In Jamaica, clients will most likely spot wooden carvings of a variety of subjects. // © 2017
Feature image (above): Faceless dolls, known as Munecas Lime, rose to popularity in the 1980s. // © 2017 Dominican Republic Ministry of Tourism
It’s safe to say that every Caribbean island is swimming with souvenirs — everything from bright T-shirts and emblazoned shot glasses to kitschy key rings. The problem is, much of what’s for sale isn’t even made in the Caribbean. Instead, it’s hammered, stitched and painted in China and then shipped to the islands.

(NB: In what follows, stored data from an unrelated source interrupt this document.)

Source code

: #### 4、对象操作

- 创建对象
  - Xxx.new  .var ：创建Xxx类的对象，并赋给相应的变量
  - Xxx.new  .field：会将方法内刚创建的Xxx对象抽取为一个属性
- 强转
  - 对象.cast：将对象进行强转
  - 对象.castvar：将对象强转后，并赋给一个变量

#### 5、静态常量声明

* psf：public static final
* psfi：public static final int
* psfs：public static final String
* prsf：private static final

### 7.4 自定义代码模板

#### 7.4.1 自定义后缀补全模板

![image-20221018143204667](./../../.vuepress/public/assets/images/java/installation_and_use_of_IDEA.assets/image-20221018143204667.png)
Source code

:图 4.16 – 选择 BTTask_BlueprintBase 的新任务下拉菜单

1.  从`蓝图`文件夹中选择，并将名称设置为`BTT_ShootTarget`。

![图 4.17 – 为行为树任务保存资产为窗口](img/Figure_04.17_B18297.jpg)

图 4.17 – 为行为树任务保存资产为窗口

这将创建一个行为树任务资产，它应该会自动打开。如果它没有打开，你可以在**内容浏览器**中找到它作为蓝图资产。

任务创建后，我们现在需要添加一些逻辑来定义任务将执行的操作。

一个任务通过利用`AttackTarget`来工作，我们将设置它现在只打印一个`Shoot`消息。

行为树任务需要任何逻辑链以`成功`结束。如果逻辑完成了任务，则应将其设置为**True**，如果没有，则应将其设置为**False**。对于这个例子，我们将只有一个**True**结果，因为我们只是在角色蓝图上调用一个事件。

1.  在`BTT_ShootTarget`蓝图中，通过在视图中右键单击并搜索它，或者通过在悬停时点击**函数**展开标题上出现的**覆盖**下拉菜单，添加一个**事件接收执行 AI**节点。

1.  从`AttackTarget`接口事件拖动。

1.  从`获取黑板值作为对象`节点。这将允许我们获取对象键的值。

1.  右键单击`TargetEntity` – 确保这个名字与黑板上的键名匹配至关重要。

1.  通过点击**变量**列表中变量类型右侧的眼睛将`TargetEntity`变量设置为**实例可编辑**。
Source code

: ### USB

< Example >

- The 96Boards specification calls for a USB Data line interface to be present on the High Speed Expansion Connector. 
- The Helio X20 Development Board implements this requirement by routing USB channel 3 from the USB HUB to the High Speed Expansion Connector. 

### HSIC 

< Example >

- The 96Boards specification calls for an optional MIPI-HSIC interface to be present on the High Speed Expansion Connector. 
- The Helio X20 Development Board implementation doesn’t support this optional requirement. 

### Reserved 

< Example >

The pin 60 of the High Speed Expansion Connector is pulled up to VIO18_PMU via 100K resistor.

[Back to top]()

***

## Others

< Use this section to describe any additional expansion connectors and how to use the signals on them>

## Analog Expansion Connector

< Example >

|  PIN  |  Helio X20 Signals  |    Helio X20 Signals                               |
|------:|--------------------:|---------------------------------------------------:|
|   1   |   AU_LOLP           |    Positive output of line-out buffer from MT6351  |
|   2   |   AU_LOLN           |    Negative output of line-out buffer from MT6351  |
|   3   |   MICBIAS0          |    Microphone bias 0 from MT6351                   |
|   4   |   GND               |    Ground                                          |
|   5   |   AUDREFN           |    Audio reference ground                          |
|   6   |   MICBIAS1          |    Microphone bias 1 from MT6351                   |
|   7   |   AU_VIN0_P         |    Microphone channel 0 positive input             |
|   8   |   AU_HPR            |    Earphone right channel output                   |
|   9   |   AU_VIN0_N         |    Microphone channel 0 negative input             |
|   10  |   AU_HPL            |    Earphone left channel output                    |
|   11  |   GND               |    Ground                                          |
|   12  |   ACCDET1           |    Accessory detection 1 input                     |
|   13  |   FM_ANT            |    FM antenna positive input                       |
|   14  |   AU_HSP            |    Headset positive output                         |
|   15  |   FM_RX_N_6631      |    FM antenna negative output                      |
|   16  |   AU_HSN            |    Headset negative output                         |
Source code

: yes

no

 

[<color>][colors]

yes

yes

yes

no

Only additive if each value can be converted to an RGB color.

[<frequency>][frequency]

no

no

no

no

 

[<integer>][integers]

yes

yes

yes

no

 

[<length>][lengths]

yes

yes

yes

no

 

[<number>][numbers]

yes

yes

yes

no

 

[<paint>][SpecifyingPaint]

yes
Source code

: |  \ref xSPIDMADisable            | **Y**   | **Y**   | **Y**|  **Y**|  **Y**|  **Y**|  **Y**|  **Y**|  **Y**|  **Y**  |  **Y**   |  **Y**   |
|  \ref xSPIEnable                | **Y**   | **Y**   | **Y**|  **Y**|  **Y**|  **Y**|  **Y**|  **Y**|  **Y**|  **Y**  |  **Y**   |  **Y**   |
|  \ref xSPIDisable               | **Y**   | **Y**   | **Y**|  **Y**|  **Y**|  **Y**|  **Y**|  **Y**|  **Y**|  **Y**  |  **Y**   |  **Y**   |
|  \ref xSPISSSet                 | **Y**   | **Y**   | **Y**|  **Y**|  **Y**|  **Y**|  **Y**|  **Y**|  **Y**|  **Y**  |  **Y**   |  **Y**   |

While it may take some extra effort, it’s worth seeking out an island’s signature crafts for an authentic keepsake of a Caribbean vacation. Bonus points if your clients come across the actual craftsperson at work, since they’ll also have the memory of the personal encounter to take home with them.
Cayman Islands: Tortuga Rum Cakes
Not all signature souvenirs are steeped in history; some are soaked in rum. Tortuga Rum Cake Company has been making rum cakes since the 1980s. They come in several sizes: 4 ounces, 16 ounces and 32 ounces. I’ve been bringing these home for years, and they’re always a hit.
Tip: Not to worry if clients were slow to score their share of Tortuga Rum Cakes while on vacation; they can always buy them at the Grand Cayman airport just before departure.
Dominican Republic: Faceless Dolls
While some signature crafts have roots going back hundreds of years, faceless dolls (known as “Munecas Lime”) have only been around since the 1980s. They were first created by Dominican artist Liliana Mera Lime. Legend has it that she left the dolls faceless to reflect the ethnic and racial melting pot that is the Dominican Republic. The dolls are now created by a wide range of artisans and can be found throughout the country. Usually made of red clay, munecas most often wear traditional Dominican dresses and carry a bouquet of flowers.
Tip: Advise clients to purchase a unique handmade doll — not one mass-produced in a factory.
Grenada, the “Isle of Spice,” made it its reputation for the quality of its turmeric, nutmeg, vanilla, cinnamon, ginger, pimento, cloves and more. Travelers will find evidence of this practically everywhere they shop for souvenirs, with pure spices used for cooking sharing the shelves with seed jewelry or spice-scented soaps.
Tip: If your Grenada-bound clients are excited about shopping for spices, point them toward St. George’s Market Square on a Saturday morning. They’ll find a large selection at attractive prices, with the added benefit of enjoying a huge heaping of local color.
Haiti: Paintings and Sculpture
Haiti has been gifted with an amazing visual arts scene, especially its variety of first-rate paintings and sculptures. Galleries and street artists abound in the capital city of Port-au-Prince, and the city’s Iron Market is a wonderland of handcrafted art objects, from Vodou flags to spirit bottles. Dedicated art lovers will want to make an excursion to Village Artistique de Noailles; located only a few miles east of Port-au-Prince, the town is lined with metal art workshops where it’s possible to meet the artists and strike a bargain over reasonably priced creations.
Tip: If clients are confirmed light travelers who never check luggage, they can still find room in their carry-ons for lightweight metal sculptures that are flat and designed to hang on the wall.
Jamaica: Wood Carvings
Jamaican wood carving has its roots in West and Central Africa, born through the efforts of African slaves in Jamaica who carried on their wood-carving traditions using island woods such as Spanish elm, dogwood, cedar and mahogany. Subjects for carvings vary from animals such as cats and horses to fanciful depictions of Rastafarians with flowing dreadlocks.
Tip: If you fall in love with the bright green color of a carving in fresh bamboo, realize that once you get home, the bamboo will fade to brown. (I learned this the hard way.)
St. Lucia: Madras
Bright-checkered Creole dress is the signature look of St. Lucia. Called a “madras” (like the name of the cloth), it can be as simple as a scarf or a complete five-piece outfit. The cloth dates back to the colonial era, when slaves would dress up on feast days. Madras is still worn during holidays and festivals and is often part of the garb worn by workers in restaurants and resorts.
Tip: If clients are intent on hiring a local seamstress to make a custom garment, make sure they make the initial contact early in their trip. Seamstresses are often overbooked preparing garments for local holidays and festivals.